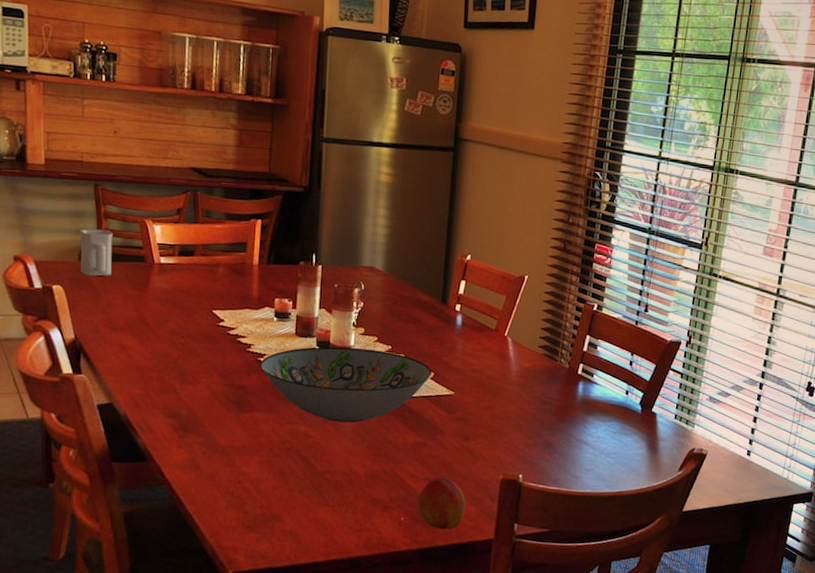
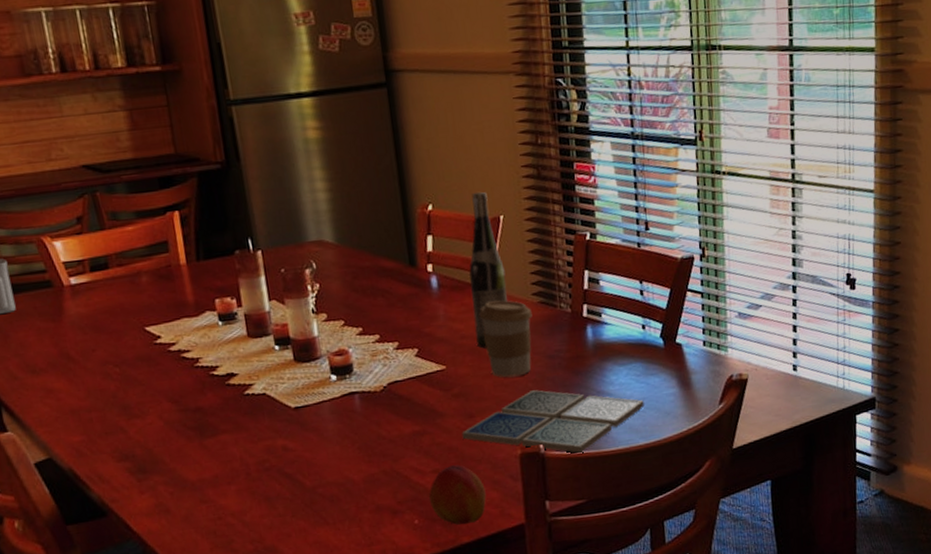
decorative bowl: present [260,346,432,423] -> none [214,334,416,428]
drink coaster: none [456,427,615,489] -> present [462,390,645,454]
wine bottle: none [484,252,520,384] -> present [469,191,507,349]
coffee cup: none [491,346,536,413] -> present [479,300,532,378]

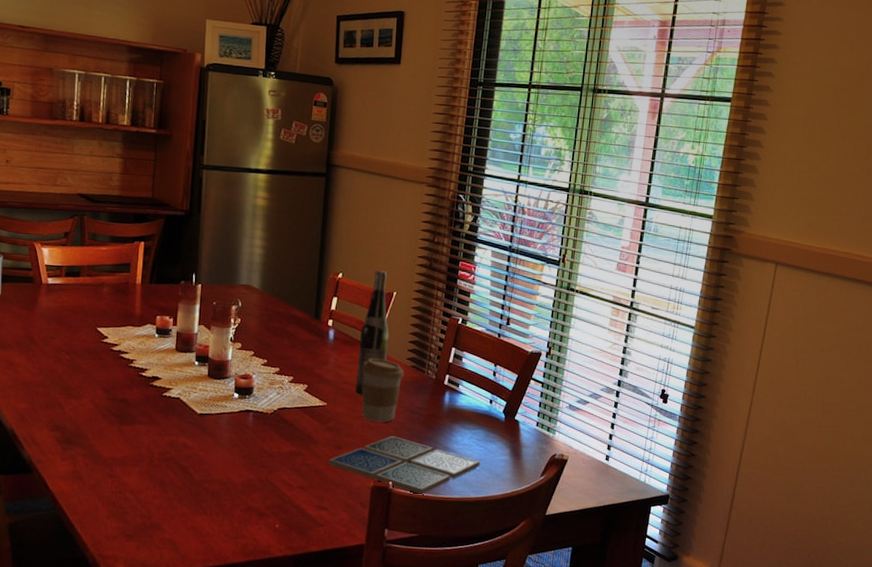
peach: present [429,465,486,525] -> none [292,485,338,536]

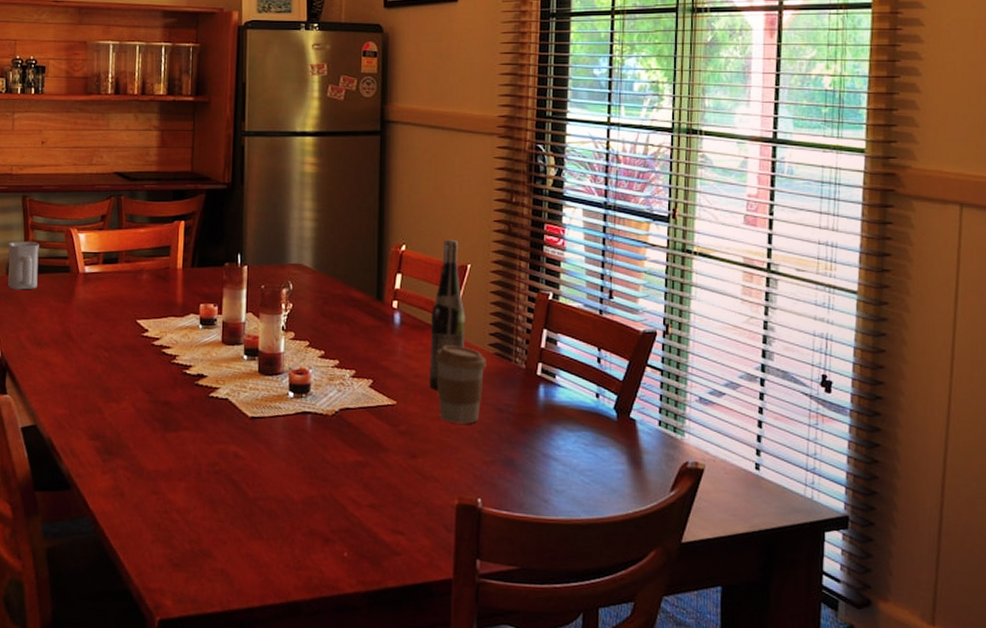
drink coaster: present [328,436,480,495] -> none [402,441,590,516]

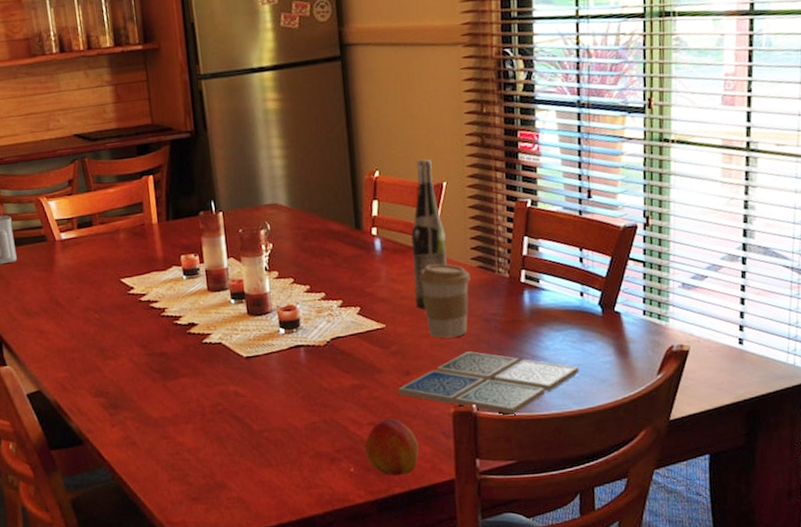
peach: none [362,503,418,568] -> present [365,419,419,476]
drink coaster: none [402,441,590,516] -> present [398,351,579,416]

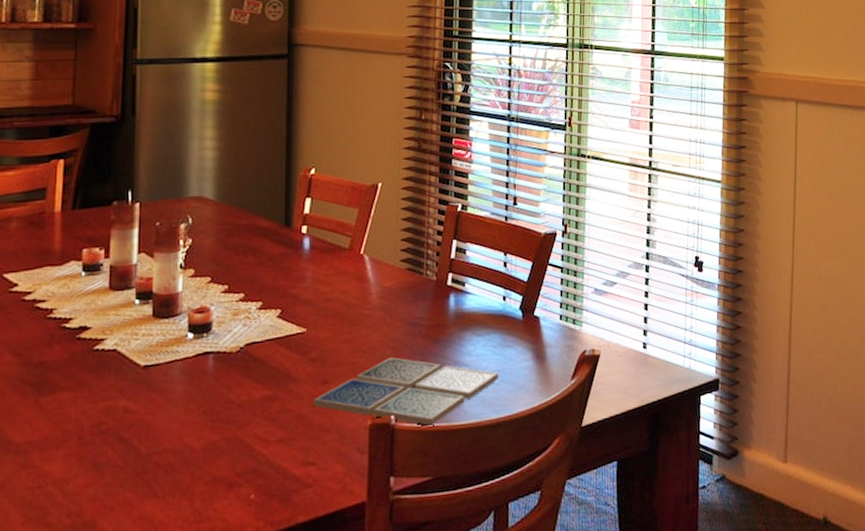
peach: present [365,419,419,476] -> none [270,434,330,502]
wine bottle: present [411,159,447,310] -> none [341,159,377,313]
coffee cup: present [419,264,471,338] -> none [346,265,398,344]

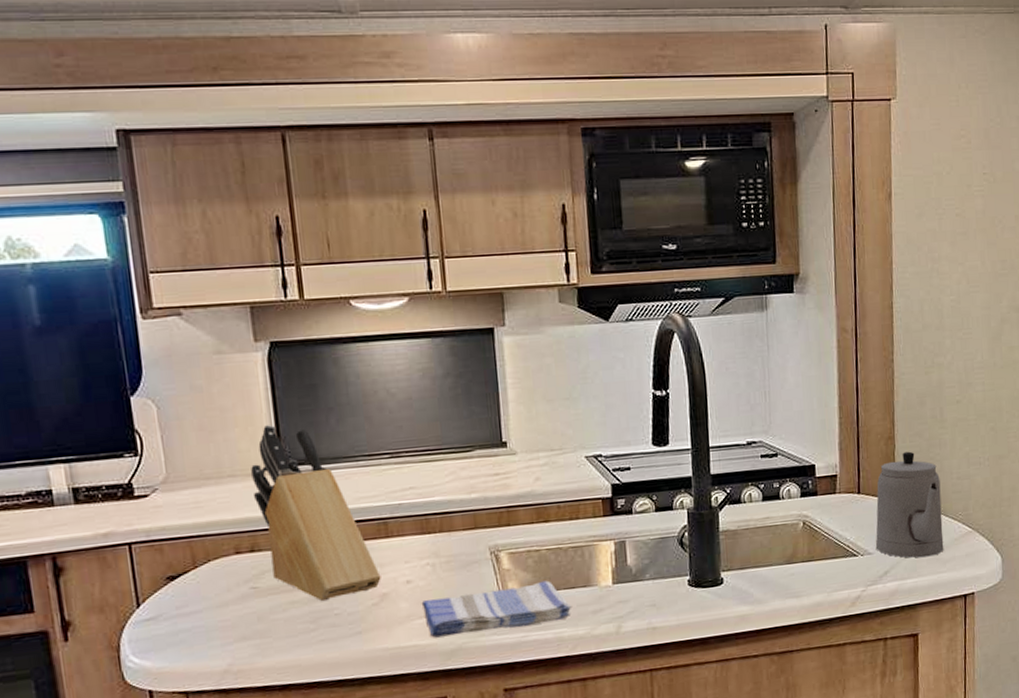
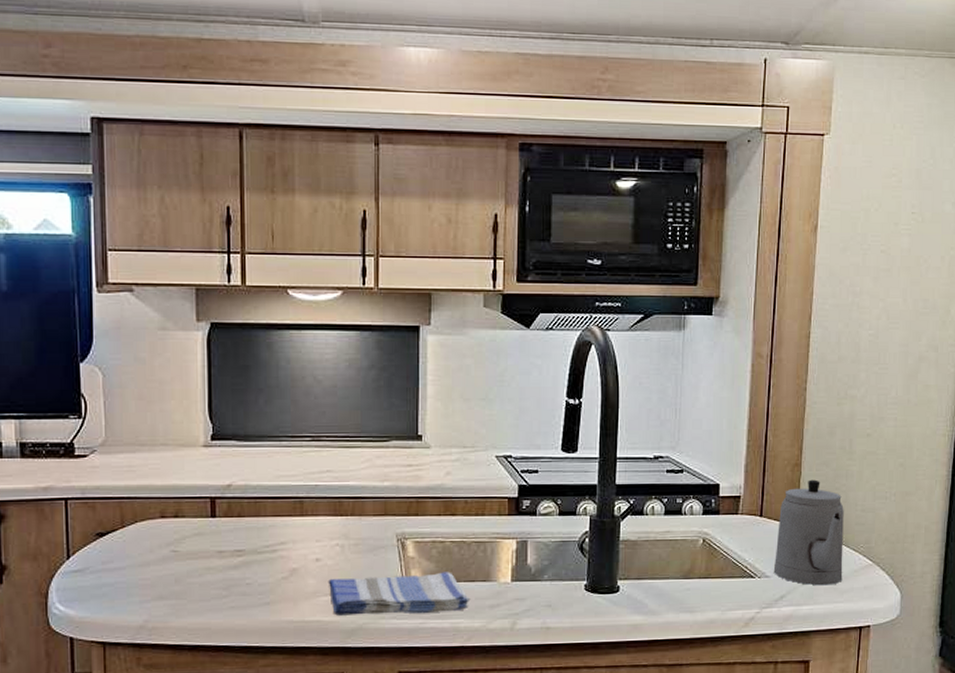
knife block: present [250,425,381,602] -> none [181,400,293,571]

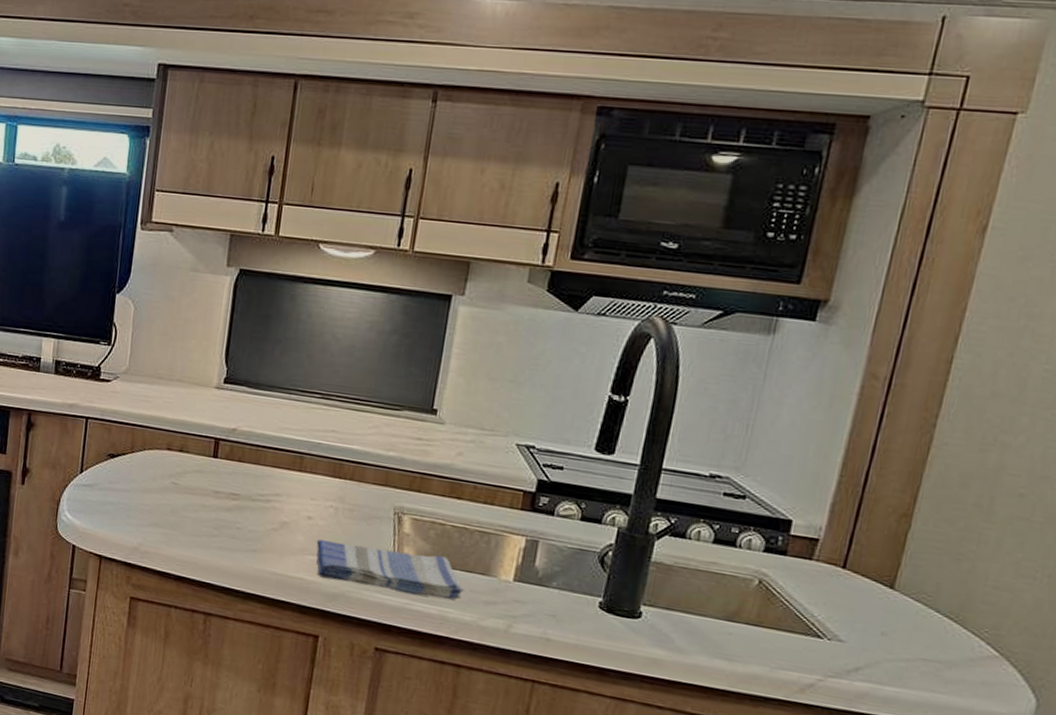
teapot: present [773,479,844,586] -> none [850,536,968,670]

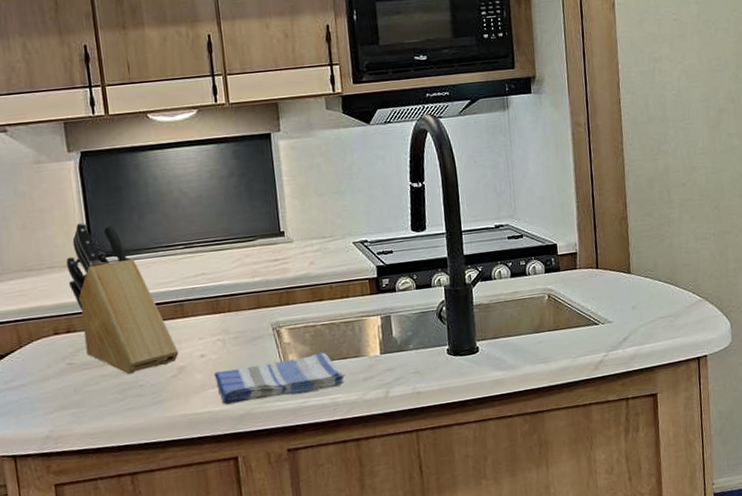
knife block: none [193,343,286,516] -> present [66,222,179,375]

> Required work
Reproduce the records above exactly, excluding every picture.

> Output for this task
decorative bowl: present [260,346,432,423] -> none [214,334,416,428]
drink coaster: none [456,427,615,489] -> present [462,390,645,454]
wine bottle: none [484,252,520,384] -> present [469,191,507,349]
coffee cup: none [491,346,536,413] -> present [479,300,532,378]

peach: present [429,465,486,525] -> none [292,485,338,536]

drink coaster: present [328,436,480,495] -> none [402,441,590,516]

peach: none [362,503,418,568] -> present [365,419,419,476]
drink coaster: none [402,441,590,516] -> present [398,351,579,416]

peach: present [365,419,419,476] -> none [270,434,330,502]
wine bottle: present [411,159,447,310] -> none [341,159,377,313]
coffee cup: present [419,264,471,338] -> none [346,265,398,344]

knife block: present [250,425,381,602] -> none [181,400,293,571]

teapot: present [773,479,844,586] -> none [850,536,968,670]

knife block: none [193,343,286,516] -> present [66,222,179,375]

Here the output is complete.